一方で、エネルギー効率10倍を目指すとなると、実は設計上の課題が2点あります。まず、どうやって専用チップを安価に、素早く製造するのかという点。そして、巨大な回路をどうやって布線論理に落とし込むのかという点です。そこであたかもソフトウエアのコードを書くようにハードウエア設計できる「高位合成」が出てきます。前回お話ししたことですが、色でいえば省電力の「緑」に対して「赤」、つまりアジャイルの部分です。
2021年に開催された半導体の国際学会「ISSCC(International Solid-State Circuits Conference) 2021」で、台湾TSMC(台湾積体電路製造)の劉徳音(マーク・リュウ)董事長が基調講演しました。
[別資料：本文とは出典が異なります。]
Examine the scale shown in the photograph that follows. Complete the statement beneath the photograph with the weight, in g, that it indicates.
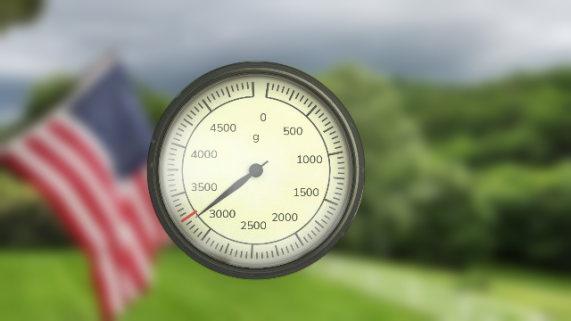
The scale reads 3200 g
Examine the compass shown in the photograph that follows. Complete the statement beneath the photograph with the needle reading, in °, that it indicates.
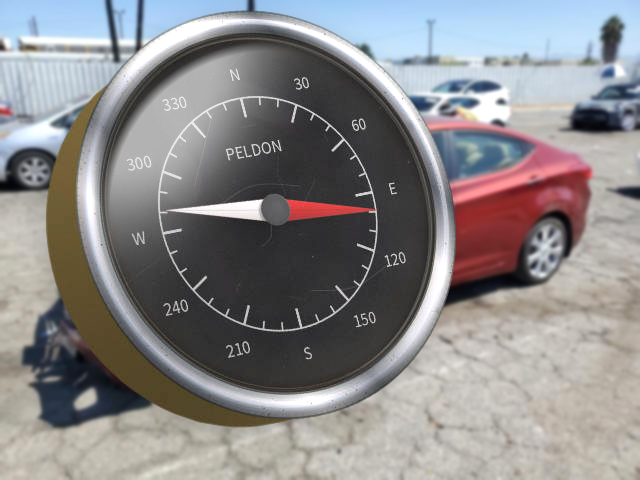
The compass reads 100 °
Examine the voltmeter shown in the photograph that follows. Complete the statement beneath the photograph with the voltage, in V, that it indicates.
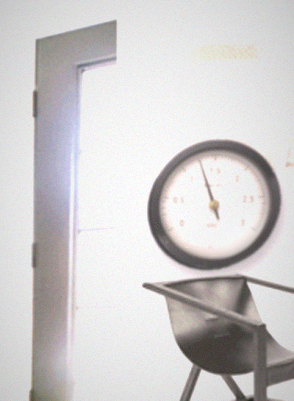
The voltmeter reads 1.25 V
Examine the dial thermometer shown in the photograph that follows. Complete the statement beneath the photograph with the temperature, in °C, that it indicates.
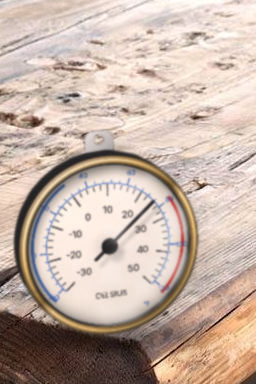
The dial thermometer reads 24 °C
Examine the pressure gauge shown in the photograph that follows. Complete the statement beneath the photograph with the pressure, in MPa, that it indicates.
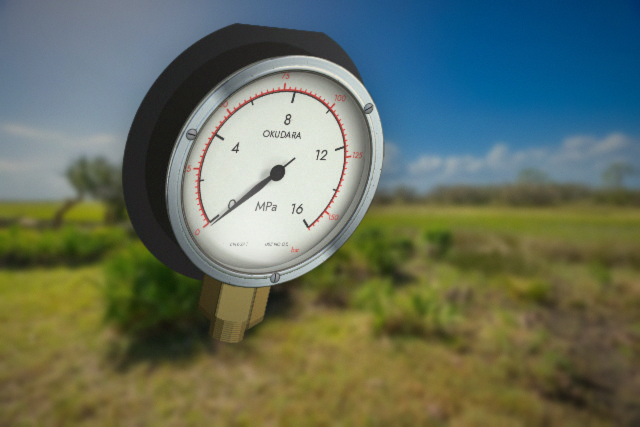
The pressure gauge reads 0 MPa
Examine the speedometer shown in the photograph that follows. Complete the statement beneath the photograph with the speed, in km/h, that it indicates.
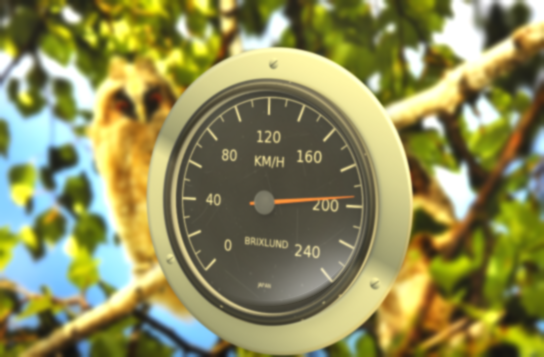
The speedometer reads 195 km/h
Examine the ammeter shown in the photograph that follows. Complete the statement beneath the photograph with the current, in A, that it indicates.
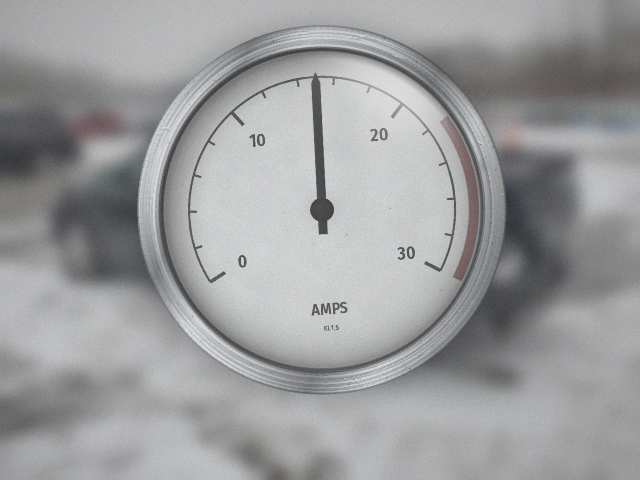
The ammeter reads 15 A
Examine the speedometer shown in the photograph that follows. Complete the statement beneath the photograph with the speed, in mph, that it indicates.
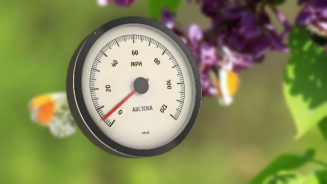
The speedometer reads 5 mph
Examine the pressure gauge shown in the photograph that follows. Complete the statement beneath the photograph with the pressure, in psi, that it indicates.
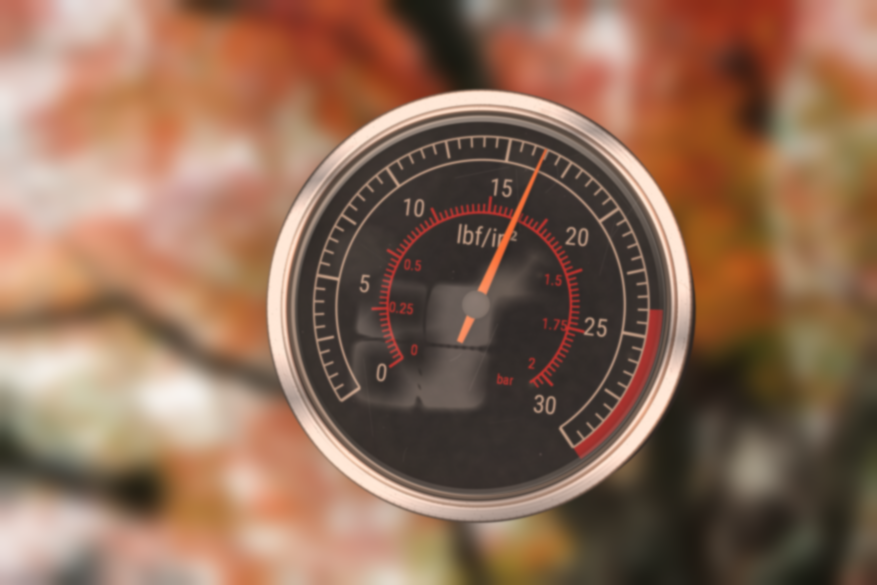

その最後の締めくくりの言葉が、「半導体チップの設計は、理想的にはソフトウエアのコードを書くくらい簡単であるべきだ。そうなれば世界に革命が起こる」というものでした。その時のスライドには、「少数から多数へ(from a few to many)」と書いてあった。つまり、米Apple(アップル)や米Tesla(テスラ)のようなTSMCの少数の大口顧客だけでなく、多くの人がチップを作れるようになればイノベーションが起こるというわけです。
これを英語圏では「半導体の民主化(democratize access to silicon technology)」と呼んでいます。要するに、半導体技術を活用できる人を1桁、2桁増やすという意味です。ソフトウエア開発者と比べると、ハードウエア設計者の人口は桁違いに少ない現状がありますが、この状況を変えられるかもしれない。
ソフトウエアの良さは、まず世に出してみて、ユーザーが見つけた欠点を基に改良していくモデルが可能であることです。ハードウエアは逆で、作るのに1年間、100人、100億円がかかるのに、出した時はもう「完成品」なのです。そこから一歩も進歩できない。これがハードウエアとソフトウエアが融合するのが難しかったところです。
実は布線論理型のFPGA
そこで、更新可能なハードウエアであるFPGA(Field Programmable Gate Array)を活用します。実は、FPGAは布線論理型アーキテクチャーなのです。
例えば、FPGAを日本の半導体工場を使って3nmプロセスで製造します。そのFPGAをソフトウエア的にプログラムし、自分専用のハードウエアを作ります。このハードウエアを1週間ごとにインターネットにつなげてアップデートしていく。そういう使い方が増えるのではないでしょうか。
さらにいえば、FPGAでなくてFPNA(Field Programmable ‘Neuron’ Array)を実現するというのが私の頭の中の構想です。